Прежде были времена, когда мы знали. Тогда мы верили, что если в тексте говорилось: «На столе стоял стакан с водой», то и на самом деле существовали стол и стакан воды на нем, и нам оставалось только посмотреть в словесное зеркало текста, чтобы их увидеть.

Но с этим покончено. Словесное зеркало разбито, и его, кажется, невозможно восстановить. Ваша догадка касательно того, что происходит в аудитории, ничуть не хуже моей: люди и люди, люди и обезьяны, обезьяны и люди, обезьяны и обезьяны. А сама аудитория, возможно, не что иное, как зоопарк. Слова более не будут подниматься со страницы, чтобы их заметили, и заявлять: «Я означаю то, что означаю!» Словарь, который прежде стоял рядом с Библией и работами Шекспира над камином, на такой же полке, на какой в благочестивых римских домах содержались боги, превратился всего лишь в одну из многих книг кодов.

Вот в какой ситуации я появляюсь перед вами. Надеюсь, что я не злоупотребляю предоставленной мне возможностью говорить с вами с этой трибуны, отпуская досужие нигилистические шутки о том, кто я – обезьяна или женщина, и о том, кто вы, мои слушатели. Суть рассказа не в этом, говорю я, хотя у меня нет ни малейшего права навязывать вам представление о том, в чем состоит суть рассказа. Прежде были времена, думаем мы, когда мы могли сказать, кто мы такие. Теперь мы лишь исполнители, произносящие текст нашей роли. Дно ушло из-под наших ног. Мы могли бы считать это трагическим поворотом событий, если бы не было так трудно испытывать уважение к тому, что было дном, ушедшим из-под наших ног, теперь оно кажется нам иллюзией, одной из тех иллюзий, которая сохраняется, пока на нее целеустремленно смотрят глаза всех присутствующих в зале. Отведите взгляд в сторону всего лишь на мгновение – и зеркало упадет на пол и разобьется.

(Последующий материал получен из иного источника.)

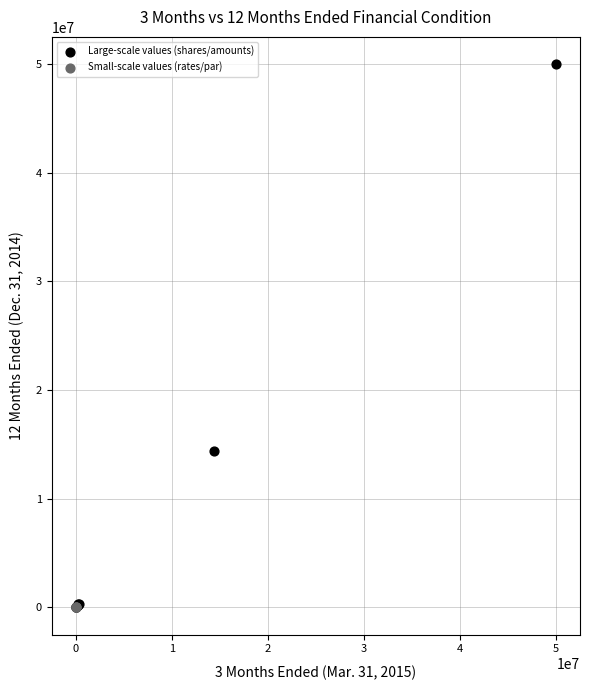

Which series has the widest spread of Y values?

Large-scale values (shares/amounts)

Таким образом, у меня есть все основания более чем сомневаться в себе, когда я стою здесь перед вами. Невзирая на эту замечательную премию, за которую я глубоко признательна, невзирая на обещание, которое она дает и которое состоит в том, что в блестящем обществе тех, кто завоевал эту премию до меня, я более не подвластна завистливым объятиям времени, мы все, если мы смотрим на вещи трезво, знаем, что рано или поздно книги, которые вы цените и к появлению которых на свет я имела некоторое отношение, никто не будет читать и они, в конечном счете, будут забыты. Так оно и должно быть. Должно существовать некоторое ограничение бремени памяти, которое мы накладываем на наших детей и внуков. Они будут жить в своем собственном мире, и мы всё в меньшей мере должны быть его частью. Спасибо.

Аплодисменты начинаются неуверенно, потом звучат все громче. Его мать снимает очки, улыбается. Такая обворожительная улыбка: Элизабет, кажется, наслаждается мгновением. Актерам позволительно купаться в аплодисментах, заслуженных или не заслуженных, – актерам, певцам, скрипачам. Разве его мать не имеет оснований удостоиться собственного момента славы?

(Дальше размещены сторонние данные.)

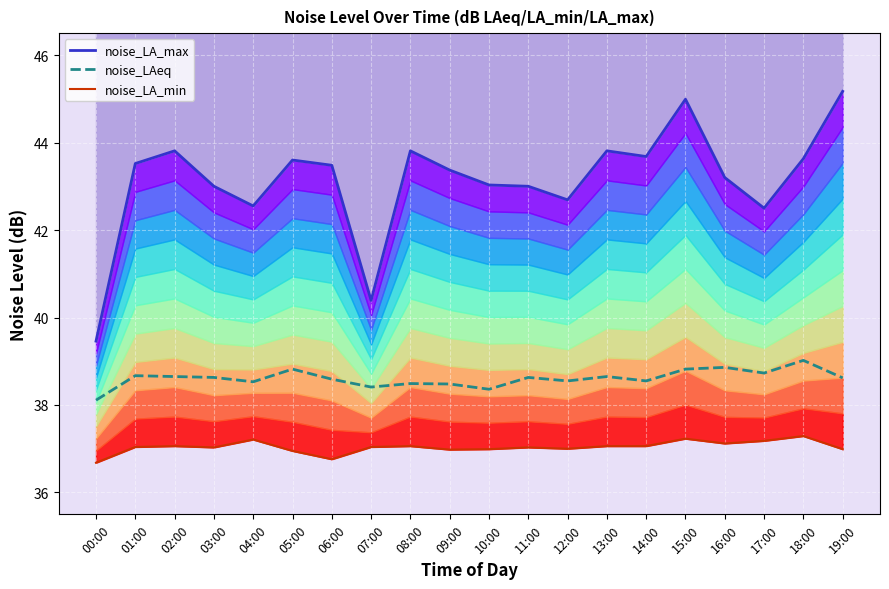

How many data points in noise_LA_max are above 43?

13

Аплодисменты стихают. Декан Бротегам наклоняется к микрофону.

– В фойе вас ожидают закуски…

– Прошу прощения! – Чистый, уверенный молодой голос обрывает декана.

В публике некоторое волнение. Головы поворачиваются на этот голос.

– В фойе вас ожидают закуски, а также выставка книг Элизабет Костелло. Прошу вас, присоединяйтесь к нам там. Мне остается только…

– Прошу прощения!

– Да?

– У меня вопрос.

Владелица голоса встает: молодая женщина в красно-белом свитере Алтон-колледжа. Бротегам явно сконфужен. А с лица матери сошла улыбка. Джону знакомо это ее выражение. С нее хватит – она хочет уйти.